The fun part of this era of Hit-Girl is the rotation of creative teams and the latest location on Mindy’s world tour. For this four-issue arc, Mindy travels to Mumbai. Unlike some of her other missions, Mindy travels to India without a purpose and is just heading out to see what trouble awaits.

It’s an interesting premise from writer Peter Milligan, whose Mindy sounds more mature and thoughtful than other takes on the character. I’m not sure it’s the best spin though as part of Mindy’s…charm is her rash, almost immature mindset as she goes from one target to the next. Milligan’s Hit-Girl is a little too calculating, actually has manners and cares about offending people other cultures. That doesn’t ring true for Mindy at all.

hit-girl-season-two-#9 variant cover

Upon arriving, she learns of a businessman called The Beggarman, who maims children and sends them back on the street to fetch a better profit. That’s the main arc of the story, but Milligan spends a significant time on the third gender recognized in Indian subculture, the hijra – enuchs, intersex and trans people that excel at song and dance.

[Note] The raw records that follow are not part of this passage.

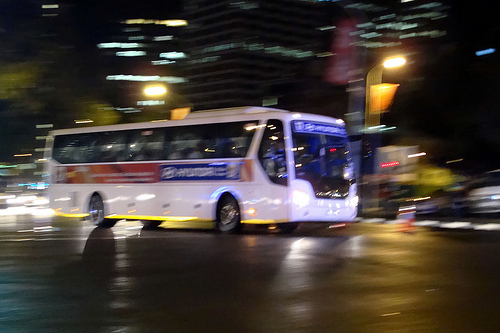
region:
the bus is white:
[88, 81, 250, 257]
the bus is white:
[125, 67, 293, 296]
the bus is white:
[39, 58, 394, 278]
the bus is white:
[168, 110, 430, 323]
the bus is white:
[153, 80, 271, 185]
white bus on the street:
[37, 102, 382, 236]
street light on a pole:
[365, 47, 415, 90]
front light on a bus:
[284, 189, 320, 214]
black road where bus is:
[14, 242, 453, 322]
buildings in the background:
[158, 12, 348, 86]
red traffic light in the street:
[379, 157, 401, 169]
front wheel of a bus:
[207, 189, 249, 234]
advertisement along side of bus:
[47, 157, 255, 189]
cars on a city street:
[395, 152, 498, 234]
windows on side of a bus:
[52, 120, 261, 167]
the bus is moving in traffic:
[40, 107, 361, 255]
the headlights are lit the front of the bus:
[293, 179, 360, 224]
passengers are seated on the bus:
[54, 127, 255, 168]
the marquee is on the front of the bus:
[283, 112, 350, 139]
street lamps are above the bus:
[131, 51, 411, 224]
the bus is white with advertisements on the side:
[42, 105, 357, 234]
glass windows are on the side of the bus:
[47, 120, 289, 183]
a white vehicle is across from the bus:
[466, 167, 499, 219]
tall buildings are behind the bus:
[12, 4, 499, 178]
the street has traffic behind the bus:
[5, 180, 499, 328]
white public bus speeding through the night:
[31, 114, 373, 229]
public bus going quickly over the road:
[40, 109, 365, 236]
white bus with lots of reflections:
[37, 107, 376, 244]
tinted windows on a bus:
[47, 116, 265, 164]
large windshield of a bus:
[283, 108, 359, 211]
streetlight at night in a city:
[360, 45, 402, 218]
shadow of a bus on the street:
[45, 231, 376, 316]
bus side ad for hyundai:
[49, 160, 268, 187]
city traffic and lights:
[3, 159, 40, 233]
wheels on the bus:
[210, 194, 255, 235]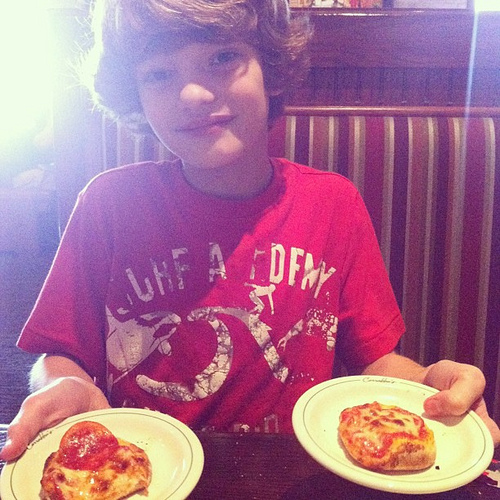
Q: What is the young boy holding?
A: Two saucers.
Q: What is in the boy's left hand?
A: A white plate.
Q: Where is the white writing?
A: On the red t-shirt.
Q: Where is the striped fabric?
A: On the back of the booth.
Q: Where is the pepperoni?
A: On the pizza.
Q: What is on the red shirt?
A: A white design with writing.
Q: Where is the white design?
A: On the t-shirt.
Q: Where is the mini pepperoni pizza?
A: On the plate.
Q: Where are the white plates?
A: In the boy's hands.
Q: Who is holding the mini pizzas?
A: The boy.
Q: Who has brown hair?
A: The boy.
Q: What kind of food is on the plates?
A: Pizza.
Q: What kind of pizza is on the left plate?
A: Pepperoni.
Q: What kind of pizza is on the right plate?
A: Cheese.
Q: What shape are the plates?
A: Round.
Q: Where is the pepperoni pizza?
A: On the left plate.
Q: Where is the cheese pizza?
A: On the right plate.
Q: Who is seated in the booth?
A: A young boy.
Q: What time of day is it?
A: Afternoon.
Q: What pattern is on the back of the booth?
A: Stripes.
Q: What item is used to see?
A: Eyes.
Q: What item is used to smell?
A: A nose.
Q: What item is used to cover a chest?
A: A shirt.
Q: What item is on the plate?
A: A pizza.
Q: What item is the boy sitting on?
A: A chair.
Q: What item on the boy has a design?
A: A shirt.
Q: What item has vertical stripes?
A: A chair.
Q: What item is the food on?
A: A plate.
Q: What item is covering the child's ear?
A: The ear.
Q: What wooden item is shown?
A: A table.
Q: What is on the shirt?
A: White writing on red shirt.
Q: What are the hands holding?
A: Hands holding white plates.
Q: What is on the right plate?
A: A mini personal cheese pizza.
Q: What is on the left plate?
A: A mini personal pepperoni pizza.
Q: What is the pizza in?
A: A small white shallow bowl with a stripe.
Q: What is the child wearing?
A: A child's red shirt with a picture of a shark and surfer.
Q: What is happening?
A: A young boy posing for a picture with two mini pizzas.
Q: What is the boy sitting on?
A: A stripped booth seat.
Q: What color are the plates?
A: White.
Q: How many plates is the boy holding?
A: Two.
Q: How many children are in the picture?
A: One.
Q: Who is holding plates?
A: The boy.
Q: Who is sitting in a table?
A: The boy.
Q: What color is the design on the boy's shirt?
A: White.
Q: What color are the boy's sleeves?
A: Red.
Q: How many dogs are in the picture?
A: Zero.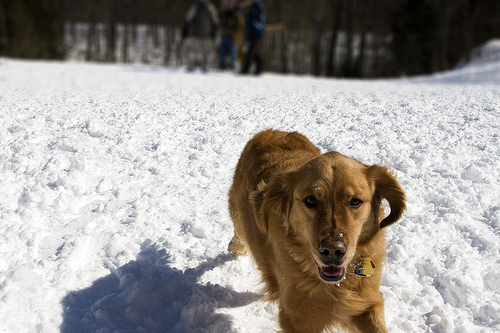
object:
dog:
[227, 126, 407, 331]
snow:
[0, 57, 500, 331]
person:
[180, 0, 224, 75]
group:
[174, 1, 271, 78]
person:
[212, 2, 243, 73]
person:
[239, 1, 269, 77]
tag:
[355, 254, 379, 278]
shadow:
[59, 236, 264, 331]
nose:
[315, 228, 349, 259]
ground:
[0, 50, 500, 331]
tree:
[0, 1, 500, 77]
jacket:
[242, 2, 268, 44]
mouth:
[312, 252, 353, 287]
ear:
[246, 171, 295, 237]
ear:
[367, 160, 408, 228]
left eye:
[350, 195, 365, 211]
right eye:
[301, 194, 319, 210]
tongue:
[319, 266, 344, 280]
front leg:
[351, 303, 389, 331]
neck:
[279, 195, 380, 288]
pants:
[240, 38, 265, 75]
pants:
[215, 33, 238, 71]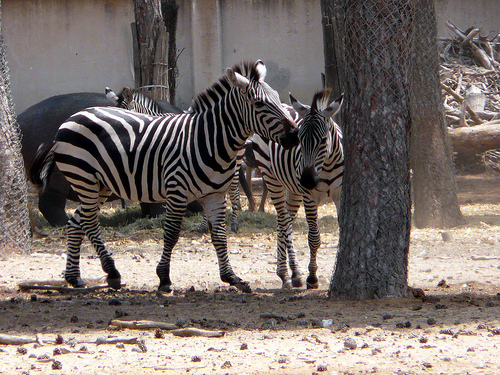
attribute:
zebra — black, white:
[37, 59, 300, 298]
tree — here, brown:
[325, 2, 416, 299]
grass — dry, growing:
[25, 188, 315, 245]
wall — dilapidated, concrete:
[1, 0, 494, 125]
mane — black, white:
[183, 58, 253, 118]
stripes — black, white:
[56, 107, 245, 192]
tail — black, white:
[27, 138, 57, 194]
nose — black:
[281, 124, 301, 144]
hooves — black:
[57, 259, 331, 295]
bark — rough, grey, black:
[328, 1, 417, 300]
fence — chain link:
[0, 44, 35, 258]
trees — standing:
[323, 2, 464, 302]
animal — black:
[14, 91, 179, 217]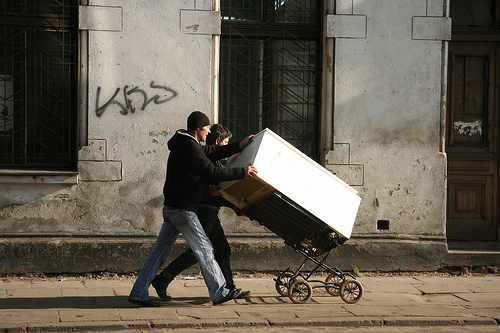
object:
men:
[126, 109, 258, 307]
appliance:
[214, 126, 367, 255]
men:
[154, 124, 252, 300]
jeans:
[128, 206, 228, 304]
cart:
[272, 233, 365, 308]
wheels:
[339, 280, 364, 304]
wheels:
[324, 274, 347, 296]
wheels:
[287, 279, 313, 303]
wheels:
[276, 271, 300, 296]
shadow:
[1, 292, 160, 314]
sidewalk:
[2, 268, 500, 324]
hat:
[187, 110, 211, 133]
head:
[186, 111, 211, 143]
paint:
[93, 80, 179, 118]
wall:
[0, 0, 452, 273]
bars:
[220, 0, 324, 167]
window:
[214, 1, 329, 157]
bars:
[3, 2, 85, 174]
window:
[1, 2, 82, 171]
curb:
[4, 321, 500, 332]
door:
[446, 34, 500, 245]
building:
[1, 1, 500, 279]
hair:
[207, 123, 231, 146]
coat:
[162, 128, 245, 213]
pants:
[172, 206, 234, 293]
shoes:
[212, 289, 243, 306]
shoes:
[128, 297, 161, 307]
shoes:
[236, 291, 252, 298]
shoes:
[150, 272, 173, 301]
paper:
[453, 121, 484, 136]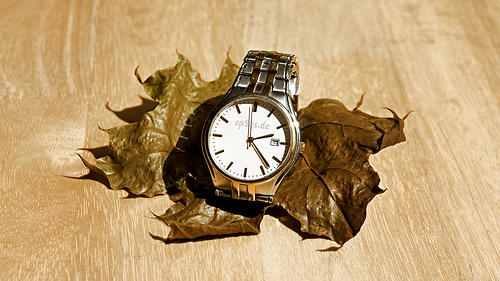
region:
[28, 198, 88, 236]
this is the table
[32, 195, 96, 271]
the table is wooden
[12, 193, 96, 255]
the table is brown in color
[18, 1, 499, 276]
the table is big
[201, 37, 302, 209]
this is a wrist watch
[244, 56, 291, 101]
the watch is grey in color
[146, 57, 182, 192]
this is a leaf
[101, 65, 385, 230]
the leaf is big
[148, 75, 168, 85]
the leaf is green in color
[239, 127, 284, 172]
twenty three minutes past two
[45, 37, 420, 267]
a watch, inexplicably on a leaf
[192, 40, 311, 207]
a silvertone watch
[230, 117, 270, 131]
a german watchmaker's website [unclear name, domain is 'de']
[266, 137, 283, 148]
little box for the date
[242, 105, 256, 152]
the second hand & its shadow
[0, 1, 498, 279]
probably another class assignment, sent to greyscale & then sepiatoned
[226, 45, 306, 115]
expanding silvertone metal watchband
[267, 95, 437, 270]
a crinkly leaf & its close shadow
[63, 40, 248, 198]
another crinkly leaf & its close shadow, this one greener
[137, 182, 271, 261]
either the place where the leaves cross & the shadow therefrom, or another leaf & ditto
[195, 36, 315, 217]
silver watch on table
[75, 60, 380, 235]
brown leaves behind watch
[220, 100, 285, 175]
hash marks on face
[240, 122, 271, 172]
three hands on watch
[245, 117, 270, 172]
black hands on watch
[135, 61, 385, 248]
crumpled dead leaves behind watch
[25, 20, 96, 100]
brown and wooden platform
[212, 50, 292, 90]
silver band on watch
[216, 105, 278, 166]
white face on watch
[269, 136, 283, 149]
small opening on watch for date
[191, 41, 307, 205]
silver watch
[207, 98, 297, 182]
black and white face of the clock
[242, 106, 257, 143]
skinny clock hand that indicates the seconds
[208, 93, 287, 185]
black marks around the circumference of the clock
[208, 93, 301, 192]
watch indicating it's about 2:24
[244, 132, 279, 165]
two clock hands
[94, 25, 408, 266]
watch sitting on a leaf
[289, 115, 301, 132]
glare on the side of the watch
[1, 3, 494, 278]
leaf sitting on a light brown surface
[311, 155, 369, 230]
vein of the leaf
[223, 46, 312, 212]
Wristwatch sitting on leaf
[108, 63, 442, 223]
Green leaf on wood table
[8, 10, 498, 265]
Wood surface under objects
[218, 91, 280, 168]
Glass face of wrist watch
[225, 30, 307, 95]
Metal band of wrist watch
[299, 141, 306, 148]
Small winder of wrist watch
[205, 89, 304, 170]
White clock face on watch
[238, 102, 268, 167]
Small arms of wrist watch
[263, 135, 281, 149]
Calender window on watch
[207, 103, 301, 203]
Gold frame of wrist watch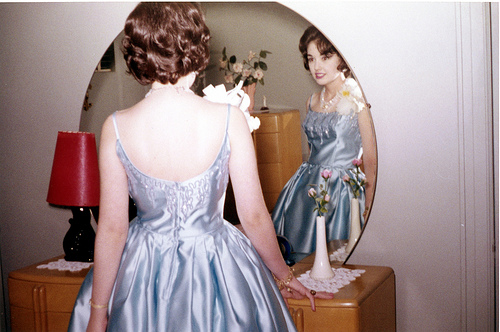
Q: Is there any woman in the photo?
A: Yes, there is a woman.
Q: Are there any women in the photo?
A: Yes, there is a woman.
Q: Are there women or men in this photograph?
A: Yes, there is a woman.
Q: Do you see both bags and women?
A: No, there is a woman but no bags.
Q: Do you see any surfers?
A: No, there are no surfers.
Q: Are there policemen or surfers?
A: No, there are no surfers or policemen.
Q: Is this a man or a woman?
A: This is a woman.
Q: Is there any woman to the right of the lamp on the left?
A: Yes, there is a woman to the right of the lamp.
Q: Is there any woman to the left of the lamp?
A: No, the woman is to the right of the lamp.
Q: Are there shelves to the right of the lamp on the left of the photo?
A: No, there is a woman to the right of the lamp.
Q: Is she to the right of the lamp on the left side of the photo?
A: Yes, the woman is to the right of the lamp.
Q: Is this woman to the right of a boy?
A: No, the woman is to the right of the lamp.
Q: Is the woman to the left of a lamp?
A: No, the woman is to the right of a lamp.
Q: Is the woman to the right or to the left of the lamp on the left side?
A: The woman is to the right of the lamp.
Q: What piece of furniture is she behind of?
A: The woman is behind the dresser.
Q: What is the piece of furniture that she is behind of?
A: The piece of furniture is a dresser.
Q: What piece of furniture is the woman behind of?
A: The woman is behind the dresser.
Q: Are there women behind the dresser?
A: Yes, there is a woman behind the dresser.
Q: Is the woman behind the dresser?
A: Yes, the woman is behind the dresser.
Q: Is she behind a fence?
A: No, the woman is behind the dresser.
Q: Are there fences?
A: No, there are no fences.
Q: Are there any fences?
A: No, there are no fences.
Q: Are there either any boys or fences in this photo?
A: No, there are no fences or boys.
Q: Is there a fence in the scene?
A: No, there are no fences.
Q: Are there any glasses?
A: No, there are no glasses.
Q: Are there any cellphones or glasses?
A: No, there are no glasses or cellphones.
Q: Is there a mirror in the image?
A: Yes, there is a mirror.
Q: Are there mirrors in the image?
A: Yes, there is a mirror.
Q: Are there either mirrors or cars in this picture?
A: Yes, there is a mirror.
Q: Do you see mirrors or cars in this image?
A: Yes, there is a mirror.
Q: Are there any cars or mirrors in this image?
A: Yes, there is a mirror.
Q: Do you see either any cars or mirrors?
A: Yes, there is a mirror.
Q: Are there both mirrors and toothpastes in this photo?
A: No, there is a mirror but no toothpastes.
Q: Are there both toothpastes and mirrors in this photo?
A: No, there is a mirror but no toothpastes.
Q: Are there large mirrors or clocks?
A: Yes, there is a large mirror.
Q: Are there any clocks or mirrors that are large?
A: Yes, the mirror is large.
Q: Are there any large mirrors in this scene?
A: Yes, there is a large mirror.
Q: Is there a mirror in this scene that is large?
A: Yes, there is a mirror that is large.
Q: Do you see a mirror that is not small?
A: Yes, there is a large mirror.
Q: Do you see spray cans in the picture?
A: No, there are no spray cans.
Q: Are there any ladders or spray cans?
A: No, there are no spray cans or ladders.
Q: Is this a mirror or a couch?
A: This is a mirror.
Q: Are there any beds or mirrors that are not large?
A: No, there is a mirror but it is large.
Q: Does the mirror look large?
A: Yes, the mirror is large.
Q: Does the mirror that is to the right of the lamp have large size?
A: Yes, the mirror is large.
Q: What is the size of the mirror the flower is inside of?
A: The mirror is large.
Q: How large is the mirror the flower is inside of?
A: The mirror is large.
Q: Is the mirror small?
A: No, the mirror is large.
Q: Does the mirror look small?
A: No, the mirror is large.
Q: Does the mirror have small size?
A: No, the mirror is large.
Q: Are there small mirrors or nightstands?
A: No, there is a mirror but it is large.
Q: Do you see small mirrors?
A: No, there is a mirror but it is large.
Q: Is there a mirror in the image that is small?
A: No, there is a mirror but it is large.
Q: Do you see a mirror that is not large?
A: No, there is a mirror but it is large.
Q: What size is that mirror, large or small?
A: The mirror is large.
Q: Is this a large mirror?
A: Yes, this is a large mirror.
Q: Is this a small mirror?
A: No, this is a large mirror.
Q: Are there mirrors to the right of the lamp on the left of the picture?
A: Yes, there is a mirror to the right of the lamp.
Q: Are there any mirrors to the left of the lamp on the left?
A: No, the mirror is to the right of the lamp.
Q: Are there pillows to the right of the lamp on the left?
A: No, there is a mirror to the right of the lamp.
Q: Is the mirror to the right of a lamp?
A: Yes, the mirror is to the right of a lamp.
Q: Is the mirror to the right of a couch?
A: No, the mirror is to the right of a lamp.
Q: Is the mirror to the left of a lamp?
A: No, the mirror is to the right of a lamp.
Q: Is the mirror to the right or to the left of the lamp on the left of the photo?
A: The mirror is to the right of the lamp.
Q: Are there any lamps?
A: Yes, there is a lamp.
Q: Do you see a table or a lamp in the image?
A: Yes, there is a lamp.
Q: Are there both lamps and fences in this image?
A: No, there is a lamp but no fences.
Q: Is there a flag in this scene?
A: No, there are no flags.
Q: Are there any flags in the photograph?
A: No, there are no flags.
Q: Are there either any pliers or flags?
A: No, there are no flags or pliers.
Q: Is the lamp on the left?
A: Yes, the lamp is on the left of the image.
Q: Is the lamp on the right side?
A: No, the lamp is on the left of the image.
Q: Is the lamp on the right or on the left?
A: The lamp is on the left of the image.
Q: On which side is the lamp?
A: The lamp is on the left of the image.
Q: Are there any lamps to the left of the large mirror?
A: Yes, there is a lamp to the left of the mirror.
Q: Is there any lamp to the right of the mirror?
A: No, the lamp is to the left of the mirror.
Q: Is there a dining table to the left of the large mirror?
A: No, there is a lamp to the left of the mirror.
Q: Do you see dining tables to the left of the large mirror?
A: No, there is a lamp to the left of the mirror.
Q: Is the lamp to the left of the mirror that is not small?
A: Yes, the lamp is to the left of the mirror.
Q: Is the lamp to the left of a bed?
A: No, the lamp is to the left of the mirror.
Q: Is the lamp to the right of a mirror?
A: No, the lamp is to the left of a mirror.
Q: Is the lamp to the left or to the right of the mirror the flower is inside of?
A: The lamp is to the left of the mirror.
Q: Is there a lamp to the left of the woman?
A: Yes, there is a lamp to the left of the woman.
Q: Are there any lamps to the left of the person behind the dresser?
A: Yes, there is a lamp to the left of the woman.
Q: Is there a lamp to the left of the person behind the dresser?
A: Yes, there is a lamp to the left of the woman.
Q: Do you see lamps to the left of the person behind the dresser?
A: Yes, there is a lamp to the left of the woman.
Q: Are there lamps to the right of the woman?
A: No, the lamp is to the left of the woman.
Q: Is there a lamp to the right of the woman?
A: No, the lamp is to the left of the woman.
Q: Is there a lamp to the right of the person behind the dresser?
A: No, the lamp is to the left of the woman.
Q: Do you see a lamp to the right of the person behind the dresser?
A: No, the lamp is to the left of the woman.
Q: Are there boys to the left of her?
A: No, there is a lamp to the left of the woman.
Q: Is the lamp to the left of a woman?
A: Yes, the lamp is to the left of a woman.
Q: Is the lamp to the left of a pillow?
A: No, the lamp is to the left of a woman.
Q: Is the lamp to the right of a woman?
A: No, the lamp is to the left of a woman.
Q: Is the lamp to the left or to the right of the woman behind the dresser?
A: The lamp is to the left of the woman.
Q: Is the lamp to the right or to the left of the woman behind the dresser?
A: The lamp is to the left of the woman.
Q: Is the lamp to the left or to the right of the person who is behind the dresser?
A: The lamp is to the left of the woman.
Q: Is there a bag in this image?
A: No, there are no bags.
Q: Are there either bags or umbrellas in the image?
A: No, there are no bags or umbrellas.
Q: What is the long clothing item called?
A: The clothing item is a dress.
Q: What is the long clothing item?
A: The clothing item is a dress.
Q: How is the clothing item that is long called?
A: The clothing item is a dress.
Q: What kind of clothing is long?
A: The clothing is a dress.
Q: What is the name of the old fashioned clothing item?
A: The clothing item is a dress.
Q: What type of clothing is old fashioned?
A: The clothing is a dress.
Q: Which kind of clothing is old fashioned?
A: The clothing is a dress.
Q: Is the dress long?
A: Yes, the dress is long.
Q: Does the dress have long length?
A: Yes, the dress is long.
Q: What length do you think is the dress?
A: The dress is long.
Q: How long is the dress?
A: The dress is long.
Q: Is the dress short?
A: No, the dress is long.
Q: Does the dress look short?
A: No, the dress is long.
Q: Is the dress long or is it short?
A: The dress is long.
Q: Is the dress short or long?
A: The dress is long.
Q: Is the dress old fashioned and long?
A: Yes, the dress is old fashioned and long.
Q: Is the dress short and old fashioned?
A: No, the dress is old fashioned but long.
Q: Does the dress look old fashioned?
A: Yes, the dress is old fashioned.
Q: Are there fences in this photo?
A: No, there are no fences.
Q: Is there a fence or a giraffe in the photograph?
A: No, there are no fences or giraffes.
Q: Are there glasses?
A: No, there are no glasses.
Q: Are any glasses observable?
A: No, there are no glasses.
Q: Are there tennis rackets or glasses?
A: No, there are no glasses or tennis rackets.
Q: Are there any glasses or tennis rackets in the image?
A: No, there are no glasses or tennis rackets.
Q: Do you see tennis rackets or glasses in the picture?
A: No, there are no glasses or tennis rackets.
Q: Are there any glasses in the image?
A: No, there are no glasses.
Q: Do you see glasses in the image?
A: No, there are no glasses.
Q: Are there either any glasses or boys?
A: No, there are no glasses or boys.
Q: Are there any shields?
A: No, there are no shields.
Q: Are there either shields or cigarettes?
A: No, there are no shields or cigarettes.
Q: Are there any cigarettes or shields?
A: No, there are no shields or cigarettes.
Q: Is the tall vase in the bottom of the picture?
A: Yes, the vase is in the bottom of the image.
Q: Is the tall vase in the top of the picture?
A: No, the vase is in the bottom of the image.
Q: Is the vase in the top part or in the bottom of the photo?
A: The vase is in the bottom of the image.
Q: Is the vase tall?
A: Yes, the vase is tall.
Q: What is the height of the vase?
A: The vase is tall.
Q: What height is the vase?
A: The vase is tall.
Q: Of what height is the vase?
A: The vase is tall.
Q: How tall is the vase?
A: The vase is tall.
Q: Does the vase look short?
A: No, the vase is tall.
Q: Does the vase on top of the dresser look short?
A: No, the vase is tall.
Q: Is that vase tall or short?
A: The vase is tall.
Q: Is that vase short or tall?
A: The vase is tall.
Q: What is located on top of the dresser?
A: The vase is on top of the dresser.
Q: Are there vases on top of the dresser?
A: Yes, there is a vase on top of the dresser.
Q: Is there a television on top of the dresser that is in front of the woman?
A: No, there is a vase on top of the dresser.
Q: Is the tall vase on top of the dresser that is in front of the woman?
A: Yes, the vase is on top of the dresser.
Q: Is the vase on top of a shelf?
A: No, the vase is on top of the dresser.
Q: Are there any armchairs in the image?
A: No, there are no armchairs.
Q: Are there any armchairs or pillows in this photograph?
A: No, there are no armchairs or pillows.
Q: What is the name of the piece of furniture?
A: The piece of furniture is a dresser.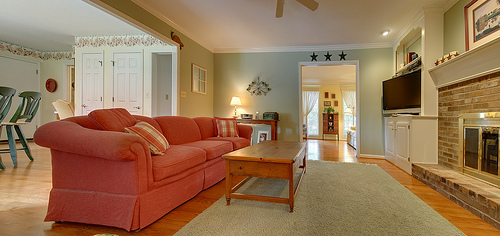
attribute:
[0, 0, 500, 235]
living room — modern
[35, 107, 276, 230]
sofa — pink, peach, large, beautiful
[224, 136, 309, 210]
table — wooden, wood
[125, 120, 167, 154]
pillow — plaid, colorful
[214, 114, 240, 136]
pillow — plaid, colorful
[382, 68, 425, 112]
television — flat, large, black, off, silver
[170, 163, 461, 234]
rug — white, grey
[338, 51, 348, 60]
star — black, large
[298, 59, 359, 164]
door — large, white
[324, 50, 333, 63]
star — black, large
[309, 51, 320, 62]
star — black, large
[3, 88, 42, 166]
chair — green, beige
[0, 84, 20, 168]
chair — green, beige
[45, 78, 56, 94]
plate — hanging, red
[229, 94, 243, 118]
lamp — on, small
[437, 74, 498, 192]
fireplace — brick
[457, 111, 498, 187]
door — glass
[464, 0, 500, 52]
picture — framed, hanging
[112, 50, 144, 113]
door — white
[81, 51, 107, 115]
door — white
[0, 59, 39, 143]
door — white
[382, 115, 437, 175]
cabinet — white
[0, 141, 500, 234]
floor — wood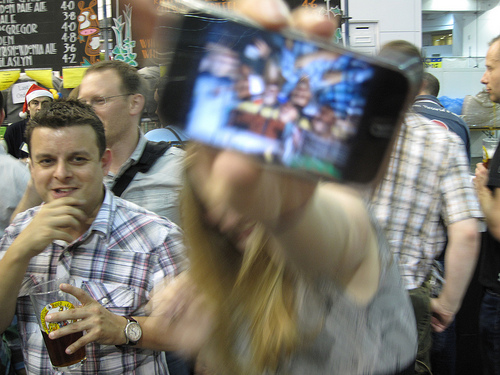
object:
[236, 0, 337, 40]
person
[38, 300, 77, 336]
decal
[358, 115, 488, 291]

Eventually these worlds collide as Mindy helps some hijra from a gang.


Alison Sampson’s art was a good fit for the dark, atmospheric Winnebago Graveyard, but it doesn’t work as well for a more fast-paced action title like Hit-Girl. The action sequences lack a convincing flow of movement and the characters aren’t posed all that convincingly. The real highlight of the artwork is the colors from Triona Farrell, who makes this backdrop full of character and luxurious from the sun-drenched cityscape to the lavish palaces. The colors look amazing.

As a kick-off to this new arc, this wasn’t the most compelling debut, but Milligan does present Hit-Girl with a loathsome villain, which isn’t always easy in this title. Hopefully over the next few issues, Milligan can find Mindy’s voice and Sampson gets a better handle on the action sequences.